Human cortical bone intrinsic permeability distribution based on 3D canalicular morphology

Abstract

Bone permeability is a key parameter that drives osteocyte-based mechanobiological modelling and remodelling. While previous experimental and numerical studies have estimated bone permeability based on the morphology of the lacuno-canalicular network, these studies often relied on simplified geometries. In the current study, bone permeability was characterized using more realistic canalicular geometry for the morphological data. Bone samples harvested from 27 human femoral bones were investigated using synchrotron radiation-based nano-computed tomography with a voxel size of 100 nm. After segmenting the canaliculi and lacunae, each canaliculus was investigated individually by applying a distance map and watershed algorithms. Bone permeability based on canalicular morphology was then assessed using the Kozeny relation, which defines the permeability of a porous medium with capillary-like pores. An averaged intrinsic permeability value of 8.8 10⁻¹⁸ m² was obtained. It should be noted that this study considered an empty canalicular network, however in vivo, both cellular and peri-cellular matrices decrease space for interstitial fluid flow and thus permeability. Furthermore, a voxel size of 100 nm does not allow for the detection of smaller canaliculi, which may also modify average permeability. With the current data set and the analytic process applied, the results showed a heterogeneous permeability distribution within bone tissue, both when comparing osteonal and interstitial tissues and within an individual osteon. A difference was observed between male and female samples, and permeability appeared to significantly decrease with age. Finally, a significant correlation was found between permeability and canalicular length density, defined as canalicular length per unit bone volume. This study proposes a new form of the Kozeny law to express bone canalicular permeability as a proportional relationship with the canalicular length density.
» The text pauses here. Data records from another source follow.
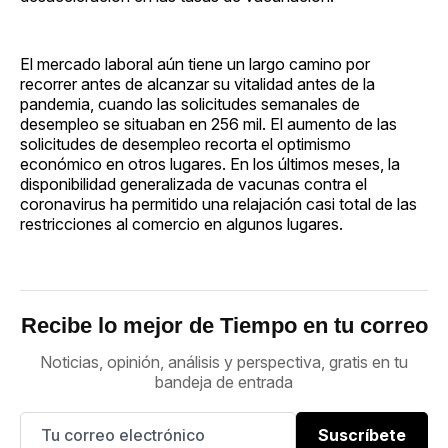
El mercado laboral aún tiene un largo camino por
recorrer antes de alcanzar su vitalidad antes de la
pandemia, cuando las solicitudes semanales de
desempleo se situaban en 256 mil. El aumento de las
solicitudes de desempleo recorta el optimismo
económico en otros lugares. En los últimos meses, la
disponibilidad generalizada de vacunas contra el
coronavirus ha permitido una relajación casi total de las
restricciones al comercio en algunos lugares.
Recibe lo mejor de Tiempo en tu correo
Noticias, opinión, análisis y perspectiva, gratis en tu
bandeja de entrada
Suscríbete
Importantly, this parameter can be directly quantified through confocal fluorescence microcopy, which is more convenient than synchrotron radiation-based nano-computed tomography. In conclusion, the current study confirms that confocal microscopy can be serve as a reliable tool to estimate bone permeability. However, the permeability values calculated here are solely based on canalicular morphology and do not consider cellular and peri-cellular intra-canalicular features.